E sanno perfettamente che Nicholas, il loro figlio morto a 7 anni sotto i colpi di pistola di due banditi mentre erano in vacanza in Calabria, era destinato a cambiare la storia del mondo. “Effetto Nicholas”, lo chiamano: con la decisione di donare i suoi organi dopo un atto di criminalità "brutale", ricorda il padre, c’è stato un cambiamento dirompente.

"In Italia, le donazioni sono triplicate e si è passati dal terz’ultimo posto in Europa per donazioni al secondo". Moltissimi bambini sono stati chiamati col nome di loro figlio, in giro per l’Italia gli hanno intitolato 120 fra giardini pubblici, parchi e scuole. Gli organi e le cornee di Nicholas andarono a 7 persone: cinque di loro sono ancora vive. "E se non avessimo acconsentito a donare i suoi organi, sarebbero andate incontro a morte certa". Il viaggio della memoria li ha portati a Giussano perché da allora i Green si sono impegnati in una campagna a favore della donazione di organi che li ha portati a stringere un’amicizia di ferro con la sezione Aido di Giussano e il suo presidente Pietro Gallo.
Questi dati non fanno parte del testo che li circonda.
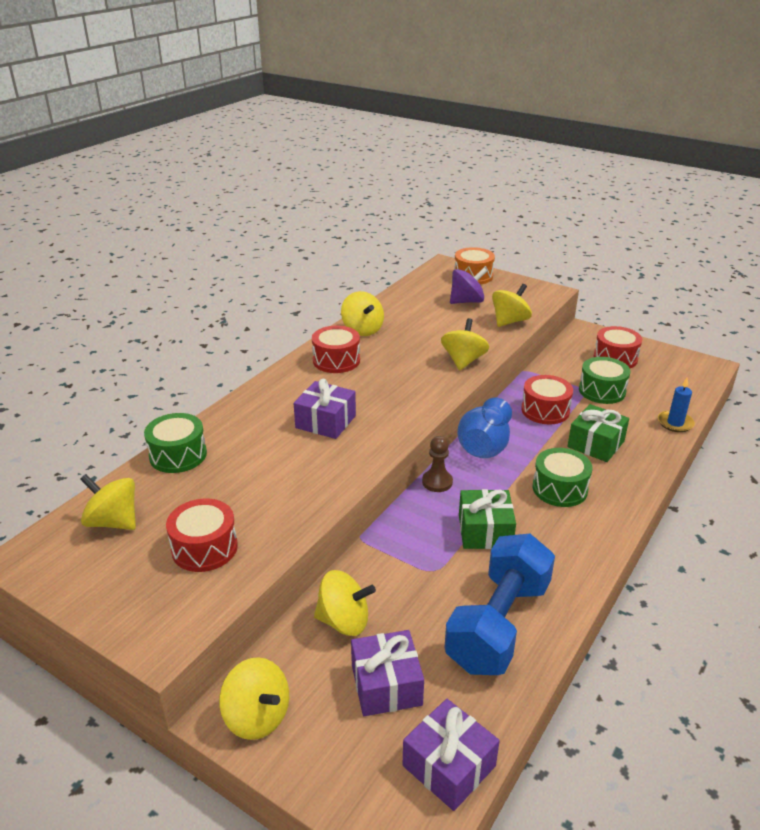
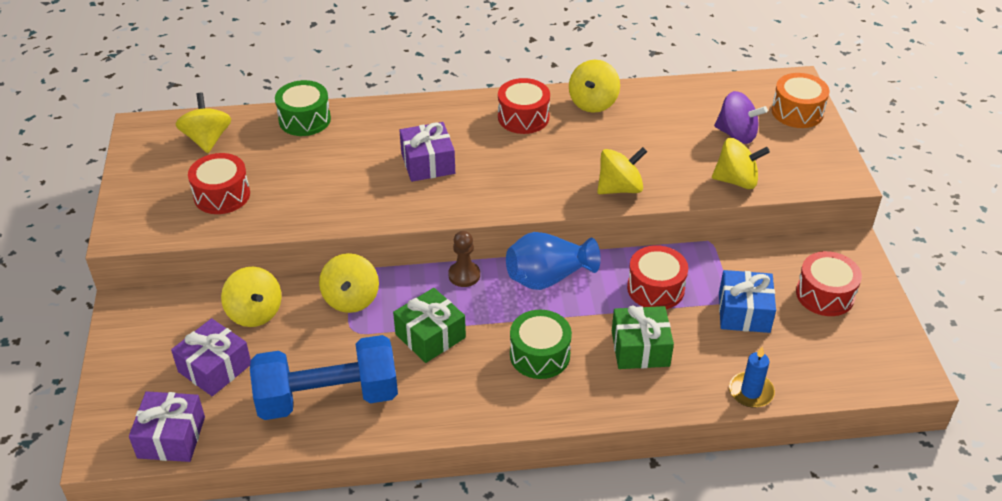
camera: 50 degrees right, 10 degrees up
yellow spinning top [219,657,289,740] -> yellow spinning top moved to [319,253,379,313]
green drum [579,357,630,404] -> blue gift [719,270,776,333]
Da Giussano Reginald passa quasi ogni anno, qualche anno fa era venuta anche la figlia Eleanor, che il giorno del ferimento di Nicholas aveva solo 4 anni e gli dormiva a fianco sulla macchina colpita dai banditi. Stavolta è venuta anche mamma Maggie, che in Italia non tornava da 20 anni: "E sono molto contenta di averlo fatto, l’Italia è diventata un po’ come la nostra famiglia". Nessun rancore, "in Italia in quei giorni trovammo persone eccezionali, che fecero di tutto per tentare di farci sentire il loro calore. Non siamo religiosi, ma abbiamo fede nell’umanità".
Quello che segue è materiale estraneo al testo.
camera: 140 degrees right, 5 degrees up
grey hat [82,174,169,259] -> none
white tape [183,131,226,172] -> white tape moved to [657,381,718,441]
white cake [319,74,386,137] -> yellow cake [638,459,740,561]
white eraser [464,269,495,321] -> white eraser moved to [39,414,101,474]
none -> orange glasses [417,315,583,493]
Allora i Green erano in vacanza, "Nicholas, già appassionato a modo suo di storia e architettura, stava girando per la terza volta l’Italia. Eravamo stati a Verona, Paestum, Roma, volevamo andare in Sicilia". Da allora i Green, che sino a quel momento non si erano mai interessati di trapianti, sono tornati più volte in Italia, "anche se ci rendiamo conto che qualsiasi cosa è senza Nicholas". Impossibile dimenticare "il viaggio di quella notte, il piccolo ospedale (di Petilia Policastro, ndr ) che si stagliava nel buio completamente illuminato, dentro tante persone che facevano di tutto per aiutarci".

Nicholas sarebbe morto due giorni dopo. E adesso? "Continuiamo a batterci; stavamo lavorando perché anche in Italia fosse cambiata la legge che impedisce agli operatori sanitari di mettere in contatto - quando lo vogliono - le famiglie dei trapiantati e quelle dei donatori. Noi abbiamo conosciuto chi ha ricevuto gli organi di Nicholas e ci ha fatto molto bene, negli Stati Uniti è già possibile. In Italia siamo arrivati fino in Parlamento, ma i Governi continuano a cambiare e bisogna ricominciare ogni volta da capo".